Невидимый град — страница 64 из 99

Скоро мы вошли в гущу сырых облаков, прошли сквозь них и очутились в новом мире — льдов, солнца и синевы, ослепляющем и грозном. А в полдень уже стояли на вершине Ачиш-Хо, той самой, которой любовались столько дней со своей поляны. Перед нами во все стороны открывался простор: зеленые невысокие гряды гор, поросших лесом, как мхом; долины и на них крошечные пятна редких селений — все тонуло внизу, закрывалось толпящимися облаками, то вдруг показывалось вновь в плывущие прозрачные оконца. На юго-западе виднелось огромное голубое облако, казалось, плывшее низко над землей, — это было Черное море.

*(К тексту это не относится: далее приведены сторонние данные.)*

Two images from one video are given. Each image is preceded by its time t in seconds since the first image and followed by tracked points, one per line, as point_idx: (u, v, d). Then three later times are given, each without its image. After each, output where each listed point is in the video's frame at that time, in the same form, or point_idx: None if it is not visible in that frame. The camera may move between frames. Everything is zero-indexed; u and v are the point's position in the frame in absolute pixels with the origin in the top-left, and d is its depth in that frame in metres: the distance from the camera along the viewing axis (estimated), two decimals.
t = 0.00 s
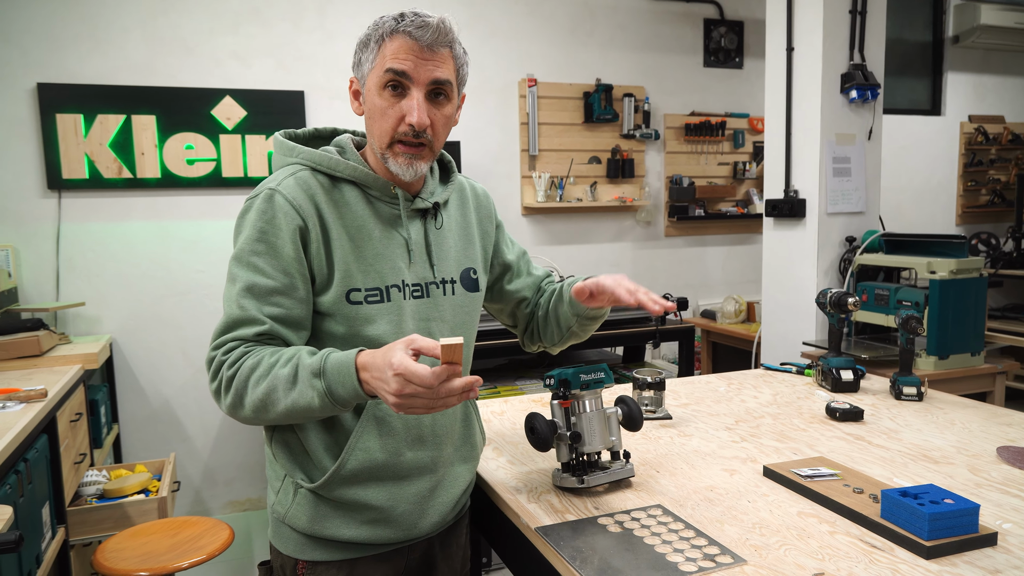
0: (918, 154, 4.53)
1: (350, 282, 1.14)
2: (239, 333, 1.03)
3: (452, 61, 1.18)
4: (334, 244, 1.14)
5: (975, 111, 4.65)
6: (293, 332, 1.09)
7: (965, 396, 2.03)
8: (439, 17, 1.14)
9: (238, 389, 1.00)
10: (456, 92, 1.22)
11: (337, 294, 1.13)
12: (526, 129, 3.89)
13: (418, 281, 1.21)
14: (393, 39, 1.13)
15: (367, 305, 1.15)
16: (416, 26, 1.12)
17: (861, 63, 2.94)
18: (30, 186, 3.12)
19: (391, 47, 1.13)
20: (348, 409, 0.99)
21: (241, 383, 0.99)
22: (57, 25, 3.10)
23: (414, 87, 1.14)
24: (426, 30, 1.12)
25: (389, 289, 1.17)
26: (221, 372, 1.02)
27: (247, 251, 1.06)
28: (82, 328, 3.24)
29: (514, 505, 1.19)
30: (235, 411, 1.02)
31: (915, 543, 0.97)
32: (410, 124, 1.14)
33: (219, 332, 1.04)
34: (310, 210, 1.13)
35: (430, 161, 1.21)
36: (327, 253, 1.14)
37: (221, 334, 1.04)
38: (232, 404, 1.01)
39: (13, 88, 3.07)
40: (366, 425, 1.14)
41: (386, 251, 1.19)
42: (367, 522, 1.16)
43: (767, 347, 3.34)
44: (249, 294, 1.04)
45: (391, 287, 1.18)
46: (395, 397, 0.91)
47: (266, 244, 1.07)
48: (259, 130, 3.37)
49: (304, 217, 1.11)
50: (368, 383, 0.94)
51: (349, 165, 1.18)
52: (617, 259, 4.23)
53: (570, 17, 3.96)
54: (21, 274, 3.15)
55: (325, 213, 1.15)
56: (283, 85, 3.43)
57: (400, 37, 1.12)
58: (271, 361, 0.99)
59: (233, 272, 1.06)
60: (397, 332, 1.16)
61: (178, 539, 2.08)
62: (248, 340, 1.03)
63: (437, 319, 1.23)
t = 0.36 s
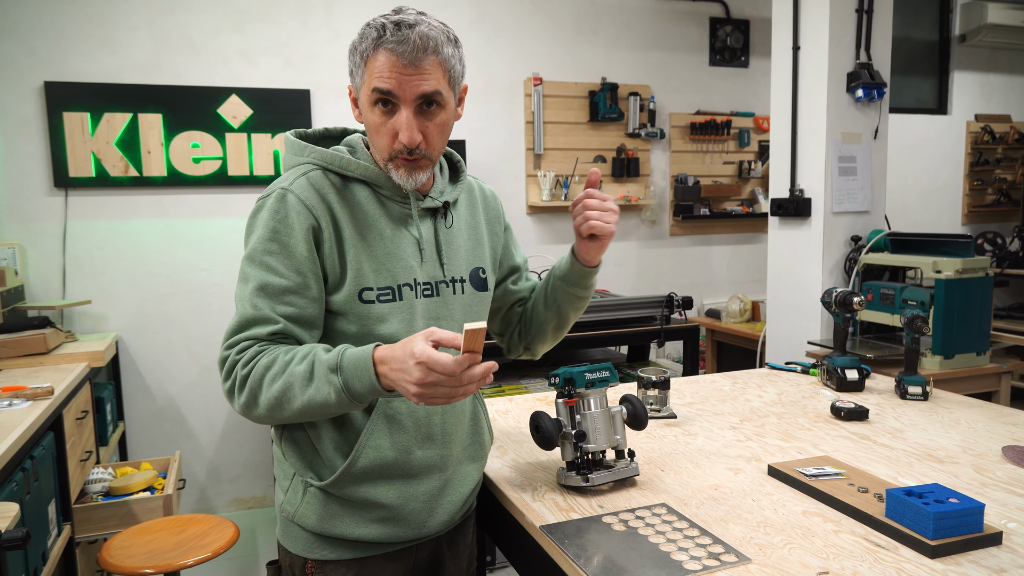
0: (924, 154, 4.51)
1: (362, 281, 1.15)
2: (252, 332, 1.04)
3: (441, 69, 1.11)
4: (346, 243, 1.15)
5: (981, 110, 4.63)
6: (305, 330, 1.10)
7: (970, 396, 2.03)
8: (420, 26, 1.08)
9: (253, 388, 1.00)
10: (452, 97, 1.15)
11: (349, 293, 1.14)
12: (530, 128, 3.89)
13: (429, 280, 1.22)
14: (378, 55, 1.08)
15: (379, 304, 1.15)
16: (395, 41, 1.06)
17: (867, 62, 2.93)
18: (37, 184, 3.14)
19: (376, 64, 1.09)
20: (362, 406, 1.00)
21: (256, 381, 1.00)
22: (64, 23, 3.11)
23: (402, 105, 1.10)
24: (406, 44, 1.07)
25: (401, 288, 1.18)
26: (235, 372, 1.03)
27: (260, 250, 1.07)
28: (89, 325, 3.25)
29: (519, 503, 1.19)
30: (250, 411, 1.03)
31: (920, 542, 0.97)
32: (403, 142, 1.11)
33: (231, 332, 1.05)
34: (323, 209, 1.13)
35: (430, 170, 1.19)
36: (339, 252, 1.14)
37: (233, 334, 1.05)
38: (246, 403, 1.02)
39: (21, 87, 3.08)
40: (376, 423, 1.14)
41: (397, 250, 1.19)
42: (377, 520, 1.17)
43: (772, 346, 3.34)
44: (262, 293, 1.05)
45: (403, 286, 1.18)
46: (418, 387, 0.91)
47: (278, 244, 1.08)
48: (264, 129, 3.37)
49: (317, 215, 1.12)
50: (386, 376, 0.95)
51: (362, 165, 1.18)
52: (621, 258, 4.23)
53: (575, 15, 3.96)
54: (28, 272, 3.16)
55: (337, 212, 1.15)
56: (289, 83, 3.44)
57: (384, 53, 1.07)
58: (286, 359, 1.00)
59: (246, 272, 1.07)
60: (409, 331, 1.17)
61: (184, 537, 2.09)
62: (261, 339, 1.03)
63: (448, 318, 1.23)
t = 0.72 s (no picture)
0: (925, 155, 4.52)
1: (366, 283, 1.15)
2: (254, 330, 1.04)
3: (456, 81, 1.11)
4: (349, 244, 1.15)
5: (982, 112, 4.63)
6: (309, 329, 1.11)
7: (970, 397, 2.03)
8: (437, 38, 1.07)
9: (251, 385, 1.01)
10: (464, 108, 1.16)
11: (353, 294, 1.14)
12: (531, 128, 3.90)
13: (432, 283, 1.22)
14: (392, 65, 1.07)
15: (382, 306, 1.16)
16: (413, 51, 1.06)
17: (868, 63, 2.93)
18: (37, 183, 3.14)
19: (390, 73, 1.08)
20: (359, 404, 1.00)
21: (255, 379, 1.00)
22: (65, 23, 3.12)
23: (416, 115, 1.10)
24: (423, 54, 1.06)
25: (404, 290, 1.18)
26: (235, 369, 1.03)
27: (264, 249, 1.07)
28: (89, 325, 3.26)
29: (520, 503, 1.19)
30: (248, 408, 1.04)
31: (919, 542, 0.98)
32: (415, 152, 1.12)
33: (234, 329, 1.05)
34: (326, 209, 1.14)
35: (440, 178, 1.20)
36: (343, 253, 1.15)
37: (236, 332, 1.05)
38: (245, 400, 1.02)
39: (22, 86, 3.09)
40: (377, 424, 1.15)
41: (399, 252, 1.20)
42: (376, 520, 1.17)
43: (772, 347, 3.35)
44: (264, 292, 1.05)
45: (406, 288, 1.19)
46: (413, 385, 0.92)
47: (282, 243, 1.08)
48: (265, 129, 3.38)
49: (320, 215, 1.12)
50: (382, 374, 0.95)
51: (367, 167, 1.18)
52: (622, 259, 4.23)
53: (576, 16, 3.97)
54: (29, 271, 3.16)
55: (340, 212, 1.15)
56: (290, 83, 3.45)
57: (399, 63, 1.07)
58: (285, 357, 1.01)
59: (249, 270, 1.07)
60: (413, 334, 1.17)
61: (184, 536, 2.09)
62: (263, 337, 1.04)
63: (451, 321, 1.24)
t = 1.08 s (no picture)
0: (923, 156, 4.52)
1: (365, 282, 1.15)
2: (254, 328, 1.04)
3: (462, 71, 1.13)
4: (350, 243, 1.15)
5: (980, 113, 4.64)
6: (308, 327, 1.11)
7: (968, 397, 2.03)
8: (445, 28, 1.09)
9: (252, 381, 1.01)
10: (469, 101, 1.17)
11: (352, 292, 1.14)
12: (530, 128, 3.90)
13: (431, 282, 1.22)
14: (402, 54, 1.08)
15: (381, 304, 1.16)
16: (423, 41, 1.07)
17: (867, 65, 2.94)
18: (36, 182, 3.14)
19: (400, 63, 1.09)
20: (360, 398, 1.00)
21: (256, 375, 1.01)
22: (65, 22, 3.11)
23: (425, 104, 1.10)
24: (434, 44, 1.07)
25: (403, 289, 1.19)
26: (236, 366, 1.03)
27: (264, 246, 1.07)
28: (88, 324, 3.25)
29: (522, 503, 1.20)
30: (249, 406, 1.04)
31: (919, 542, 0.98)
32: (425, 141, 1.12)
33: (234, 326, 1.05)
34: (328, 208, 1.14)
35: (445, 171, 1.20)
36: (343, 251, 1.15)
37: (236, 329, 1.06)
38: (246, 397, 1.02)
39: (21, 85, 3.08)
40: (376, 424, 1.15)
41: (398, 252, 1.20)
42: (375, 520, 1.17)
43: (771, 347, 3.35)
44: (265, 290, 1.05)
45: (404, 287, 1.19)
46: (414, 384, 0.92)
47: (282, 241, 1.08)
48: (265, 128, 3.38)
49: (321, 213, 1.12)
50: (382, 367, 0.95)
51: (367, 166, 1.18)
52: (621, 259, 4.24)
53: (576, 16, 3.97)
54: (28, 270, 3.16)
55: (341, 211, 1.15)
56: (290, 83, 3.45)
57: (409, 52, 1.08)
58: (286, 352, 1.01)
59: (250, 269, 1.07)
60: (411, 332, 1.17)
61: (183, 536, 2.09)
62: (263, 334, 1.04)
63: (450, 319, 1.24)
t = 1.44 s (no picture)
0: (922, 156, 4.53)
1: (363, 278, 1.16)
2: (252, 318, 1.04)
3: (454, 60, 1.14)
4: (349, 240, 1.15)
5: (979, 114, 4.65)
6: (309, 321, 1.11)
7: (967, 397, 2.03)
8: (436, 16, 1.11)
9: (248, 369, 1.01)
10: (464, 92, 1.17)
11: (350, 287, 1.14)
12: (530, 129, 3.90)
13: (428, 280, 1.23)
14: (392, 42, 1.10)
15: (378, 300, 1.16)
16: (412, 27, 1.09)
17: (866, 65, 2.94)
18: (36, 182, 3.14)
19: (391, 51, 1.10)
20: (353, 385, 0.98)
21: (252, 361, 1.01)
22: (64, 22, 3.11)
23: (415, 89, 1.11)
24: (423, 30, 1.09)
25: (400, 286, 1.19)
26: (232, 356, 1.03)
27: (263, 239, 1.07)
28: (88, 325, 3.25)
29: (522, 503, 1.20)
30: (246, 394, 1.04)
31: (919, 542, 0.98)
32: (415, 126, 1.11)
33: (233, 317, 1.06)
34: (328, 203, 1.14)
35: (440, 162, 1.19)
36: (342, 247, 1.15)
37: (234, 319, 1.05)
38: (242, 384, 1.02)
39: (21, 85, 3.08)
40: (374, 423, 1.14)
41: (397, 250, 1.20)
42: (372, 520, 1.17)
43: (770, 348, 3.36)
44: (265, 282, 1.05)
45: (402, 284, 1.19)
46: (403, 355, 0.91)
47: (282, 233, 1.08)
48: (265, 129, 3.38)
49: (321, 208, 1.12)
50: (374, 348, 0.94)
51: (367, 162, 1.19)
52: (620, 259, 4.24)
53: (575, 17, 3.97)
54: (28, 271, 3.16)
55: (342, 208, 1.16)
56: (290, 83, 3.45)
57: (399, 39, 1.10)
58: (281, 340, 1.01)
59: (250, 261, 1.07)
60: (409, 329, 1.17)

На север и восток уходили вершины каменистых горных цепей, покрытых вечными льдами. Оказалось — горы можно увидеть и понять только с гор. Когда наблюдаешь их снизу, они прячутся — то скрываются за невысокие свои же отроги, расположенные на переднем плане, то за облака, толпящиеся на их вершинах. Горы стараются обмануть человеческий глаз. Но если человек достиг их вершины, они великодушно допускают его в свое царство. И ничего нет в природе величественнее гор, наблюдаемых не с самолета, и не в компании туристов, а с одной из вершин, сидя недвижно, долго и в полном молчании. После видения райского сада на побережье с парохода в 1924 году, это было мое второе видение Кавказа. Оно было сурово, оно было даже бесчеловечно; с ним я могу сравнить лишь первые строки книги Бытия, которыми открывается Библия. Мы стояли, ошеломленные зрелищем.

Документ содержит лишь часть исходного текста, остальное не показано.